DataCollator for list of inputs?

Hi everyone,

I know that Longformer exists for long text sequences, but I’ve built a “sliding window” function for BERT inference that works pretty damn well. I tokenize the whole report, grab 512 token sections with overlap, run inference on each section, and average the logits before continuing normally. Only about 20% of my expected data are expected to be over the 512 token limit.

I’ve been looking into training my model with the intention of running inference over multiple segments of the text instead of just truncating to 512 and losing context from later in the text. I’m planning on implementing the following:

  1. data preprocessor that tokenizes the text, splits it into 512 token chunks (with some overlap) , and then puts it into a list object

  2. forward() function that takes a list of tokenized text instead of just a single dictionary. The forward() function will run inference on all objects in the list and then average the logits and calculate loss on the averaged logits.

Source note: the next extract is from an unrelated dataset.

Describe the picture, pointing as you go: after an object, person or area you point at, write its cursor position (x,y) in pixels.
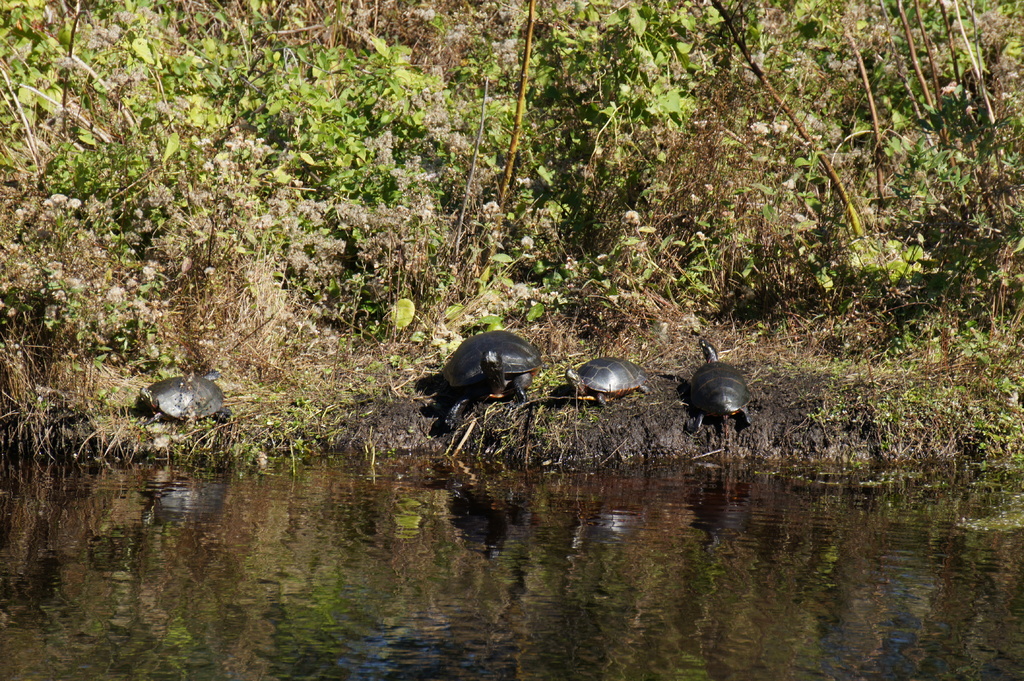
In this image I can see few tortoises (454,360), trees (822,267), grass (517,313) and the water (1,487).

The question I have is what I’ll have to do for the DataCollator. I took a quick look at the code, but I’m not sure if I’ll need to do anything particular/unique to make it work with my forward function. Does anyone have any advice on this?

Alternatively, has this been done before, or is there an easier way to achieve similar results? I considered pre-tokenizing my reports, splitting them, and then decoding them and then attach the same label to all of the sections. Would that yield “good enough” results?